Antanym includes an experimental function that will suggest which features might be best to add names to on a given map. These suggestions are based on maps prepared by expert cartographers, and the features that were explicitly named on those maps. We can ask for suggested names to show on our example map:
```{r}
suggested <- an_suggest(g, map_extent = c(my_longitude, my_latitude), map_dimensions = c(80, 80))
```
Plot the top ten suggested names purely by score:
```{r map1}
this_names <- head(suggested, 10)
if (!requireNamespace("rworldmap", quietly = TRUE)) {
message("Skipping map figure - install the rworldmap package to see it.")
} else {
plot(map, xlim = my_longitude + c(-7, 4), ylim = my_latitude, col = "grey50")
points(this_names$longitude, this_names$latitude, pch = 21, bg = "green", cex = 2)
pos <- rep(c(1, 2, 3, 4), ceiling(nrow(this_names)/4))
pos[order(this_names$longitude)] <- pos[1:nrow(this_names)]
text(this_names$longitude, this_names$latitude, labels = this_names$place_name, pos = pos)
}
```
Or the ten best suggested names considering both score and spatial coverage:
```{r map2}
this_names <- an_thin(suggested, n = 10)
if (!requireNamespace("rworldmap", quietly = TRUE)) {
message("Skipping map figure - install the rworldmap package to see it.")
} else {
plot(map, xlim = my_longitude + c(-7, 4), ylim = my_latitude, col = "grey50")
points(this_names$longitude, this_names$latitude, pch = 21, bg = "green", cex = 2)
pos <- rep(c(1, 2, 3, 4), ceiling(nrow(this_names)/4))
pos[order(this_names$longitude)] <- pos[1:nrow(this_names)]
text(this_names$longitude, this_names$latitude, labels = this_names$place_name, pos = pos)
}
```
## Other map examples
A [leaflet app](https://australianantarcticdatacentre.github.io/antanym-demo/leaflet.html) using Mercator projection and clustered markers for place names.
And a similar example using a [polar stereographic projection](https://australianantarcticdatacentre.github.io/antanym-demo/leafletps.html).
See the [antanym-demo](https://github.com/AustralianAntarcticDataCentre/antanym-demo) repository for the source code of these examples.
## Future directions
Antanym currently only provides information from the SCAR CGA. This does not cover other features that may be of interest to Antarctic researchers, such as those on subantarctic islands or features that have informal names not registered in the CGA. Antanym may be expanded to cover extra gazetteers containing such information, at a later date.
## Other packages
The [geonames package](https://cran.r-project.org/package=geonames) also provides access to geographic place names, including from the SCAR Composite Gazetteer.
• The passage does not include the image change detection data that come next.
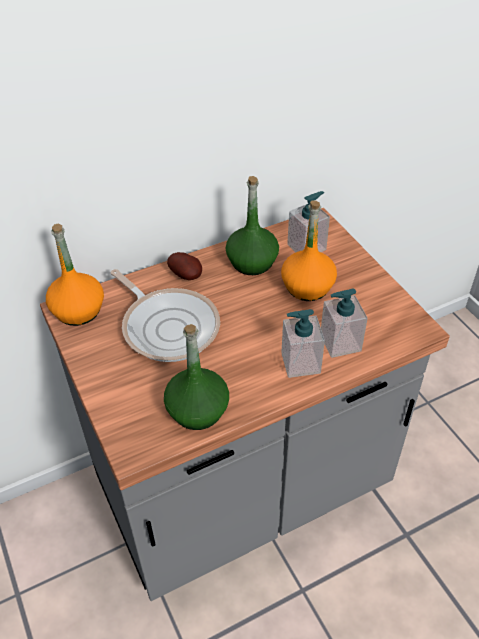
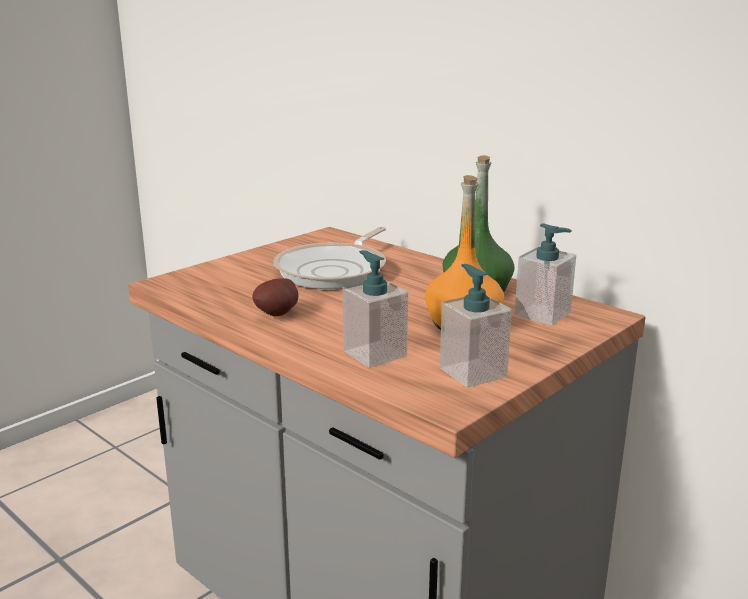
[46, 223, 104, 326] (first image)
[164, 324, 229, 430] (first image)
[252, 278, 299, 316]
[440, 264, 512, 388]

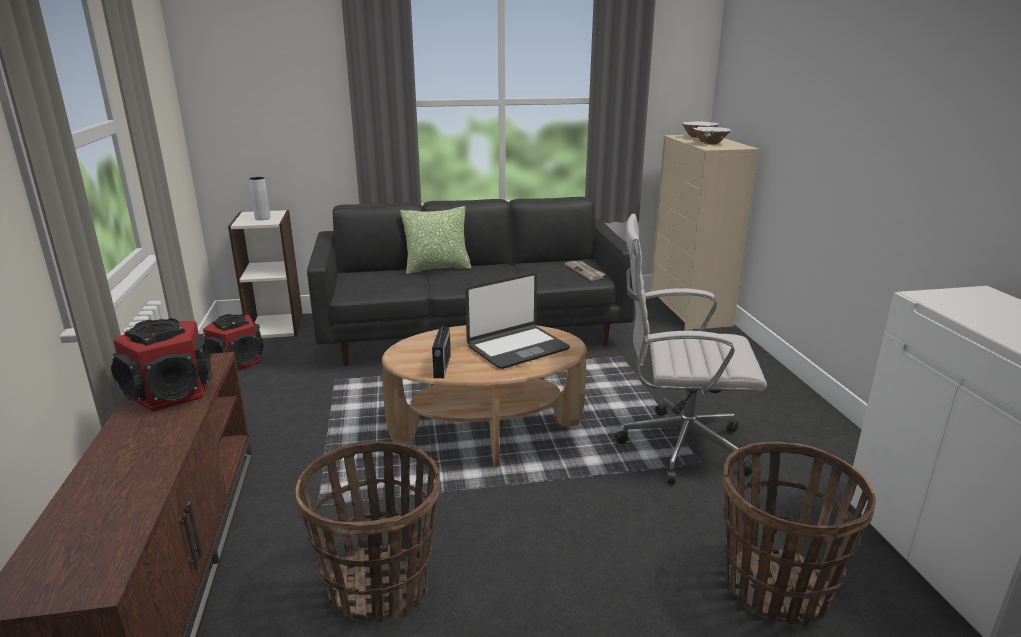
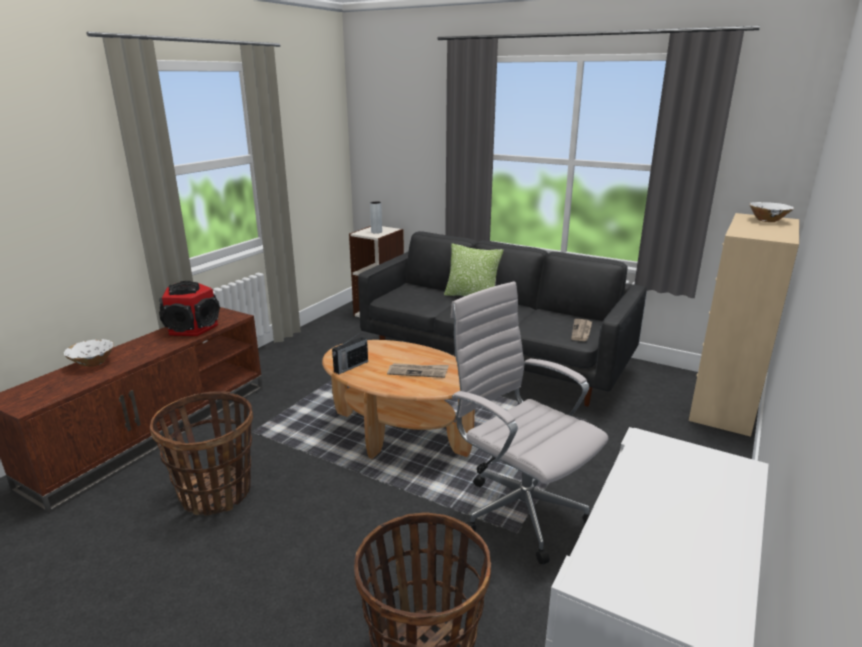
[203, 314, 264, 370] (first image)
[387, 363, 449, 378]
[64, 339, 114, 367]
If you need *global* place name coverage, geonames may be a better option. However, the composite nature of the CGA is not particularly well suited to geonames, and at the time of writing the geonames database did not include the most current version of the CGA. The geonames package requires a login for some functionality, and because it makes calls to api.geonames.org it isn't easily used while offline.